- _Given entries_:
####

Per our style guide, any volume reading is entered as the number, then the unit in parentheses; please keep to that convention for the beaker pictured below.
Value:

####

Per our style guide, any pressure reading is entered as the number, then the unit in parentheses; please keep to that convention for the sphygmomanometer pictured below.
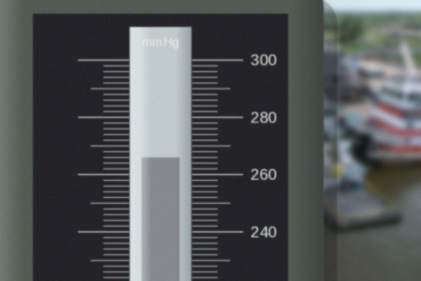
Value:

####

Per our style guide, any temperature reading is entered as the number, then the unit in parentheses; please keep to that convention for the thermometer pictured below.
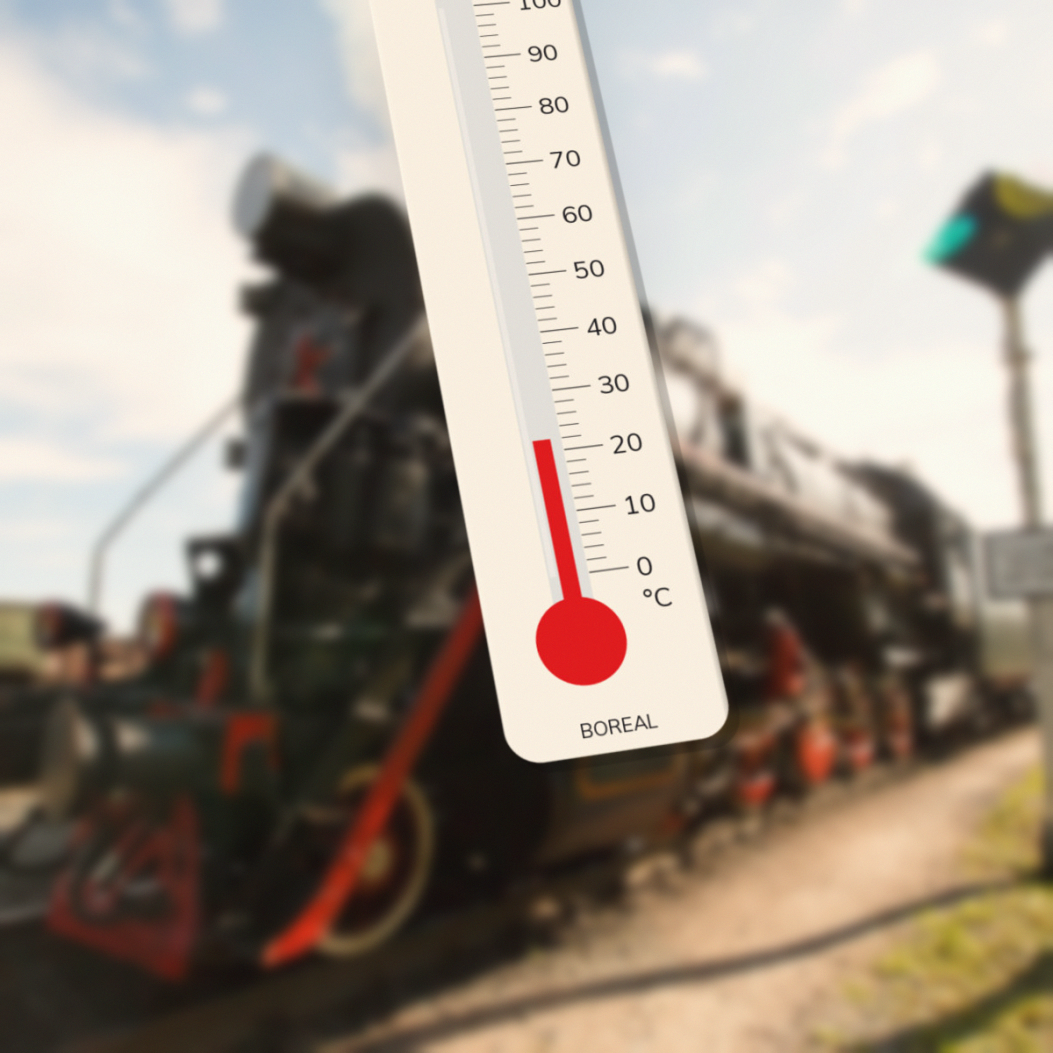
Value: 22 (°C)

####

- _Exercise requirements_: Copy the listing lines between the line holding "Per our style guide, any temperature" and the line holding "Value: 22 (°C)", inclusive, swapping "thermometer" for "digital thermometer" and leaving everything else unchanged. Leave the pictures out of your answer.

- _Task result_:
Per our style guide, any temperature reading is entered as the number, then the unit in parentheses; please keep to that convention for the digital thermometer pictured below.
Value: 22 (°C)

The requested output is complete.